Friday, January 06, 2006

The Art of Becoming More Assertive

I attended an awareness workshop on "The Art of Becoming More Assertive" the past two days by a most entertaining trainer.

The Good, the Bad and the Ugly - well, haven't we met them all in a jungle we called Office? The Good - they are the people who are assertive, who are able to express their thoughts and feelings in a direct, honest and appropriate fashion without denying the rights of others. Blessed are those whose bosses fall in this category. Such bosses get their work done in a win-win situation that benefits both themselves and their staff.

The Bad - these are the aggressive people. They are rude, insensitive and demanding, They violate the rights of others and demean fellow workers.

The Ugly - these are people on the other extreme who are unable to stand up on their rights, either by failing to express feelings or preferences, and allowing others to step all over them, treating them like a doormat. The are the non-aggressor, the passive people, the pushovers.

The course was useful to me. It made me realise how important it is to be assertive and learn to say NO, in a way that's not hurtful to people. This is not to say I'm a passive person. Colleagues who know me know I speak my mind and could use some help in being more diplomatic.

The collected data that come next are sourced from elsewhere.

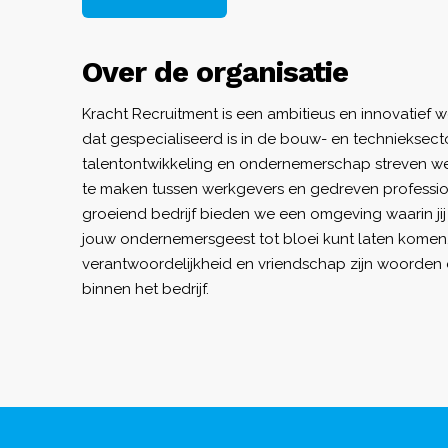
Over de organisatie
Kracht Recruitment is een ambitieus en innovatief 
dat gespecialiseerd is in de bouw- en technieksect
talentontwikkeling en ondernemerschap streven w
te maken tussen werkgevers en gedreven professio
groeiend bedrijf bieden we een omgeving waarin jij
jouw ondernemersgeest tot bloei kunt laten komen. 
verantwoordelijkheid en vriendschap zijn woorden d
binnen het bedrijf.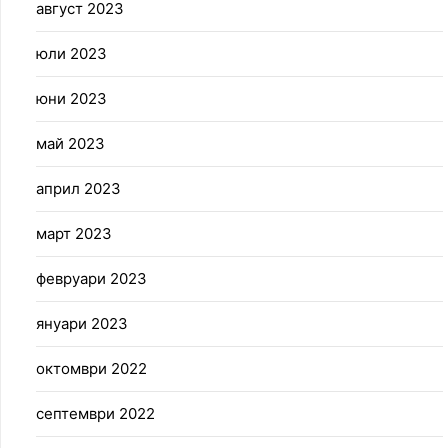
август 2023
юли 2023
юни 2023
май 2023
април 2023
март 2023
февруари 2023
януари 2023
октомври 2022
септември 2022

I enjoyed the course thoroughly. The trainer, a jolly fella called Cidi Wee, was really entertaining and articulate, leaving us half a time in stitches with his many life's experiences delivered with great theatrical effect. He cried, he laughed, he pouted, he sneered ... he's simply hilarious. He would make a fantastic teacher, teaching humanity subjects like Literature. He's really dramatic!

That aside, I love the many snippets of lessons on child-raising that he dispensed. On the difference in parental behaviour exhibited between an Asian and a Westerner parent, he quoted an example of a child breaking a glass accidentally. The Western mother would go, "Careful sweetie. Did you hurt yourself?” The Asian mother would SCREAM, "Aiyoh! Why so careless! That cup very expensive one you know! You want to get caning is it?".

Over time and repeated often, the Western kid will associate having broken a glass as hurting himself. He would perceive the love of his mother and learn that each time he broke something, he would get hurt and make his mother worry.

The Asian child, on the other hand, will associate having broken a glass with punishment. So, he begins to perceive that his mother does not love him but love the broken objects because each time he breaks something, he got caned. Ok, so this has nothing to do with being assertive. But such anecdote is so true, isn't it?